Yahoo is continuing their buying binge in a bid to strengthen its core online advertising offerings.

Fresh off their $240 million purchase of mobile analytics standout Flurry in late July, and 13 other companyies so far this year, Sunnyvale-based Yahoo bought interactive photo ad network Luminate Friday for an undisclosed sum and did what they sometimes do when buying a company.

They shut it down.

In a post on the Luminate homepage early Friday evening, chief executive and co-founder James Everingham said the startup’s more than 10,000 publishers and customers would have until Oct. 1 to access existing accounts and information before the plug was pulled.

The post stated:

“We are thrilled to be joining Yahoo where we can continue to bring innovative experiences to an even larger audience. We will be stopping all of our in-image services as of Wednesday, September 3, 2014. If you are a Luminate publisher, our JavaScript snippet will no longer run anything on your site.

If your site(s) have individually earned over $10, you will be receiving a final payment for each site by September 30, 2014. If you are a Luminate Direct advertiser, you will be refunded the remainder of your balance by September 30, 2014.”

Everingham is a former Netscape vet, having run that storied Valley’s browser development group. Other members of the Luminate team include Yahoo and LiveOps vets. Luminate has been tagged the “AdSense of mages,” and the startup built out a respectable interactive advertising photo platform which was used by over 10,000 publishers.

How much money Yahoo paid for the company has not been publicly released. Prior to the purchase, Luminate had raised a total of $29 million in funding, including some cash from Google Ventures. The startup came out with its “AdSense for images” feature earlier this year.

Analyst R. Ray Wang of Constellation Research said the deal makes sense for Yahoo, because, as he put it, the Sunnyvale, Calif.-based giant is diligently building out its expanding advertising network. He said Google had been using similar technology like Luminate produces with excellent results.

“Luminate created an interesting model that was pay-per-performance-based. There’s three things at issue here. Image-text ads, full-display ads and product ads. Luminate are really good at this and have a high click-through rate. This really is a smart acquisition,” Wang said.

Wang said Yahoo’s buying binge will not end with the purchase of Luminate.

“There’s a lot more, really, and this is a big one,” he said.

● **YOUR TASK**: For each statement, say yes or no on whether it agrees with the article on Yahoo's purchase of Luminate, and quote the article's deciding words. 1. Yahoo made public the amount it paid for Luminate. 2. Luminate planned to stop its in-image services on September 3, 2014. 3. Some of Luminate's funding came from Google Ventures. The rows that follow are separate material and are not part of the article.

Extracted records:
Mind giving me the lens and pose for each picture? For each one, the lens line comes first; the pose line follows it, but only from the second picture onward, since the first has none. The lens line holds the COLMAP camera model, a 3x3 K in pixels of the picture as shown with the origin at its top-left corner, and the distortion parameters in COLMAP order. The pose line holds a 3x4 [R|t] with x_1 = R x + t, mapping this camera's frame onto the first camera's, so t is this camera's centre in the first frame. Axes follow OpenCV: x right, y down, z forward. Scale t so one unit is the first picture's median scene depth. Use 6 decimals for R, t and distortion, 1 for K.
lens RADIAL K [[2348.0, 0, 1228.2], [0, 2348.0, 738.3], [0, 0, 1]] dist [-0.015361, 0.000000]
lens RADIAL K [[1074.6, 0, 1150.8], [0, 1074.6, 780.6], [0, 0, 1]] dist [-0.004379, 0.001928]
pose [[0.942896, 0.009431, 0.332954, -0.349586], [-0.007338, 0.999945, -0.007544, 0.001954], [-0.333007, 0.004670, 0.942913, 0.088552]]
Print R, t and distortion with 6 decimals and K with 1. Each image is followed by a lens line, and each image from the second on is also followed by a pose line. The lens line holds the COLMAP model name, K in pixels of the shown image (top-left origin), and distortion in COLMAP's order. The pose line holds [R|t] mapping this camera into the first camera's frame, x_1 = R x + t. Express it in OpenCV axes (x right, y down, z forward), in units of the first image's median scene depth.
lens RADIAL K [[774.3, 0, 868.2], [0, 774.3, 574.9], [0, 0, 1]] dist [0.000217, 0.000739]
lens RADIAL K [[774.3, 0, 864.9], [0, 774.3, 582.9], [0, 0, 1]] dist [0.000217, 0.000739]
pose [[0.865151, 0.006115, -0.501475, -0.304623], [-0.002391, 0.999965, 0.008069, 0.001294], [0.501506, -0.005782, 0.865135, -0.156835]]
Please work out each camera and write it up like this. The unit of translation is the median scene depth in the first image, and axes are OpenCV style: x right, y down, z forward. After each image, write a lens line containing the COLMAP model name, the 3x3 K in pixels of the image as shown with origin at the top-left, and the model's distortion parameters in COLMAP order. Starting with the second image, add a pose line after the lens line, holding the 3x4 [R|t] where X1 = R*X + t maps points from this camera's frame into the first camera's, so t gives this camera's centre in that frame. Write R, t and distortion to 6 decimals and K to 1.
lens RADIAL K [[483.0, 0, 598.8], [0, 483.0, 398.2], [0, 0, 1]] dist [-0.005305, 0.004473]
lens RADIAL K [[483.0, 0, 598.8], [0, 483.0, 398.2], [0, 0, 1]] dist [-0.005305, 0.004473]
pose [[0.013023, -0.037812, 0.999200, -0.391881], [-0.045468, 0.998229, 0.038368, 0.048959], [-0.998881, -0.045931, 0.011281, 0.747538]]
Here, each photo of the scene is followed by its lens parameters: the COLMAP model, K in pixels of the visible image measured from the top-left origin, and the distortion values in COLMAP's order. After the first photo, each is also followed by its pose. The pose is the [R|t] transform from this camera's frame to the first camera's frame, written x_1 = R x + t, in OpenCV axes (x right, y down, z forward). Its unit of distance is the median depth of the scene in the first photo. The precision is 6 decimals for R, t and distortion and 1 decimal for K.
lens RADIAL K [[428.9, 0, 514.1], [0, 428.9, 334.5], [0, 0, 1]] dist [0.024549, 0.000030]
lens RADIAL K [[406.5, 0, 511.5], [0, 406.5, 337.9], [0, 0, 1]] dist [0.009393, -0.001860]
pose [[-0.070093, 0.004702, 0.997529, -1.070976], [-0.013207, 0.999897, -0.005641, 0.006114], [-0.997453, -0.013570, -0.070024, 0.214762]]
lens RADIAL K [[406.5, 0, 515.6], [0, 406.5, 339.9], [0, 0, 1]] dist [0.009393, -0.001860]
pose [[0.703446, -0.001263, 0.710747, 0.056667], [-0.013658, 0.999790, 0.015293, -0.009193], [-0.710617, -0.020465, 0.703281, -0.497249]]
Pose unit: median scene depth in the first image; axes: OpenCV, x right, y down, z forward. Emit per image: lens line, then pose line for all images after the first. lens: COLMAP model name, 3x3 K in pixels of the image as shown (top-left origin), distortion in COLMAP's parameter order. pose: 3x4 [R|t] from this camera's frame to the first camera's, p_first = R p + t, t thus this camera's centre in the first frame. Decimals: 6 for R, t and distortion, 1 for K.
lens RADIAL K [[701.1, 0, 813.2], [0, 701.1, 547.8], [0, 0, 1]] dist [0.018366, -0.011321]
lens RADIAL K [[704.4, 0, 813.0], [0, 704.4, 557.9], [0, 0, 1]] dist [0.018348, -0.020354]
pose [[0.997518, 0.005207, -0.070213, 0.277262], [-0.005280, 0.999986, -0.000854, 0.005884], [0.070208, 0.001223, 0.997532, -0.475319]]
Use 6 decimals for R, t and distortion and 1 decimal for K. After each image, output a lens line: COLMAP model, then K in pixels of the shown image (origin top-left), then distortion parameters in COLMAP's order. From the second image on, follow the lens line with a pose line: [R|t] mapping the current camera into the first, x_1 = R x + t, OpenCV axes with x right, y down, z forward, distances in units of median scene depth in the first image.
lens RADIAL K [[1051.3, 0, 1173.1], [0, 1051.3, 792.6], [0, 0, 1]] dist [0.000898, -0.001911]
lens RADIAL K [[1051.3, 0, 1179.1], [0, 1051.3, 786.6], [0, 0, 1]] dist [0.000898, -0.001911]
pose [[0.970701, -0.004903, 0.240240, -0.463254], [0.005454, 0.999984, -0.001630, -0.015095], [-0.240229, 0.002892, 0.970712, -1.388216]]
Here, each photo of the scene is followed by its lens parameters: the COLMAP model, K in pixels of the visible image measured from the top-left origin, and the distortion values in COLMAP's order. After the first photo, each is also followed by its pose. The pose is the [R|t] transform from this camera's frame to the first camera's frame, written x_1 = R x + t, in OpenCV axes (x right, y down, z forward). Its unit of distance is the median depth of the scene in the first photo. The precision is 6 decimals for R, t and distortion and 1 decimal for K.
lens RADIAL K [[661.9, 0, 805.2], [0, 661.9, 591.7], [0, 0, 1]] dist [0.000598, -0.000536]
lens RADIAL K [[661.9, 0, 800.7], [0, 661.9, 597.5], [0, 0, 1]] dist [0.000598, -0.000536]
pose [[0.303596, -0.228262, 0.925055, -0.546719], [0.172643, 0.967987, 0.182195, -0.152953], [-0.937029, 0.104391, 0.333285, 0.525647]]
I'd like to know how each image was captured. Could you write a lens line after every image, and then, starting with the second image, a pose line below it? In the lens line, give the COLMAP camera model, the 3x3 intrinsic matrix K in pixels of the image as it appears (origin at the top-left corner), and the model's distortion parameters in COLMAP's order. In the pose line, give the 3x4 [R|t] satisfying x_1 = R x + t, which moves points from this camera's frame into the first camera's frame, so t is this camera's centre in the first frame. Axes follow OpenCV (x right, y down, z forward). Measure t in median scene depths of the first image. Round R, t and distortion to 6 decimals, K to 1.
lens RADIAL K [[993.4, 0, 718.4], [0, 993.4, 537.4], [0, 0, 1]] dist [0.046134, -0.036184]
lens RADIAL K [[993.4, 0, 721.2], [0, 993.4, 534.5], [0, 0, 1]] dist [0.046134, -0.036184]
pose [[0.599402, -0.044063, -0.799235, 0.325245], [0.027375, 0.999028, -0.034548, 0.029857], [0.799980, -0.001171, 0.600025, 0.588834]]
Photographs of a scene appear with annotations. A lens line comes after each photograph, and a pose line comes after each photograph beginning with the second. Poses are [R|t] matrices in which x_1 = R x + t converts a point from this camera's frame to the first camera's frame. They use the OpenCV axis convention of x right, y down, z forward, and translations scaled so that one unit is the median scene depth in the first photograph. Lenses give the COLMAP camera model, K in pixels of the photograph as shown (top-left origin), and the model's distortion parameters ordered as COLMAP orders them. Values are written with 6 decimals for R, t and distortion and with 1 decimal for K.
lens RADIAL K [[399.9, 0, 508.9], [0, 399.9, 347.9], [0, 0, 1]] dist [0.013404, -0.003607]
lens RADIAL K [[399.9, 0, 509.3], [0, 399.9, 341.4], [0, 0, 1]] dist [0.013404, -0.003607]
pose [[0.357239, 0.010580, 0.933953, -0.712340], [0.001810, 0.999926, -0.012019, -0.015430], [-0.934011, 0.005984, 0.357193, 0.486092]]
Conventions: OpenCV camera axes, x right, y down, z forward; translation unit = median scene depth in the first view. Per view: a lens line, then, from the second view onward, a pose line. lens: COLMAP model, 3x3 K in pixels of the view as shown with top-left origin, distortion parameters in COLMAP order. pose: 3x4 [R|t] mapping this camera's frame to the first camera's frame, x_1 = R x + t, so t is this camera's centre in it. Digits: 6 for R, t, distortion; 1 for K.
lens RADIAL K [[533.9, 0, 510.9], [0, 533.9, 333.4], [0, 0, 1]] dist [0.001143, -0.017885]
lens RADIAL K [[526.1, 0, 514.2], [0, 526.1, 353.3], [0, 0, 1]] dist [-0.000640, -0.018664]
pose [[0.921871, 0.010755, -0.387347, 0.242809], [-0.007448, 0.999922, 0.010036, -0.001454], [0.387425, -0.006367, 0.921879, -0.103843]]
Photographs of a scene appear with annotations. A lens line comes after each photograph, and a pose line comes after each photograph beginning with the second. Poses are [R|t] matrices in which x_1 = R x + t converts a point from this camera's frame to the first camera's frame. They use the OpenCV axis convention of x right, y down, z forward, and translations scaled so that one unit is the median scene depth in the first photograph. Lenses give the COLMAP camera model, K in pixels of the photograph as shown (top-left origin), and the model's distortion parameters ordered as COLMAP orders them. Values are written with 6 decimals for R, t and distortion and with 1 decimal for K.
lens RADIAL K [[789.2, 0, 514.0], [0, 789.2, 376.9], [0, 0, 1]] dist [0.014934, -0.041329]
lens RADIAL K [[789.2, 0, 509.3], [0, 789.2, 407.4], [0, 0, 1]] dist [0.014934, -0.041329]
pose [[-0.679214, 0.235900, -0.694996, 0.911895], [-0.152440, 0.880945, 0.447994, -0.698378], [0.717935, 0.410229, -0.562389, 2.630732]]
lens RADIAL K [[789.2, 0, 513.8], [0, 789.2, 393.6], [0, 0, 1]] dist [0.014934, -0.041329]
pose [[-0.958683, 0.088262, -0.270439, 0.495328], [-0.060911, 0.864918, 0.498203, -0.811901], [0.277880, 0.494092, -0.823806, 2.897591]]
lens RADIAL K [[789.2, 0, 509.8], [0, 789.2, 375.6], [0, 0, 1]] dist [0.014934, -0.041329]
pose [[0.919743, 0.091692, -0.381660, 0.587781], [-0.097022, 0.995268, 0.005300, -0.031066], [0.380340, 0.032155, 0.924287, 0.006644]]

● **WRITTEN REPLY**:
1. No: "How much money Yahoo paid for the company has not been publicly released."
2. Yes: "We will be stopping all of our in-image services as of Wednesday, September 3, 2014."
3. Yes: "including some cash from Google Ventures."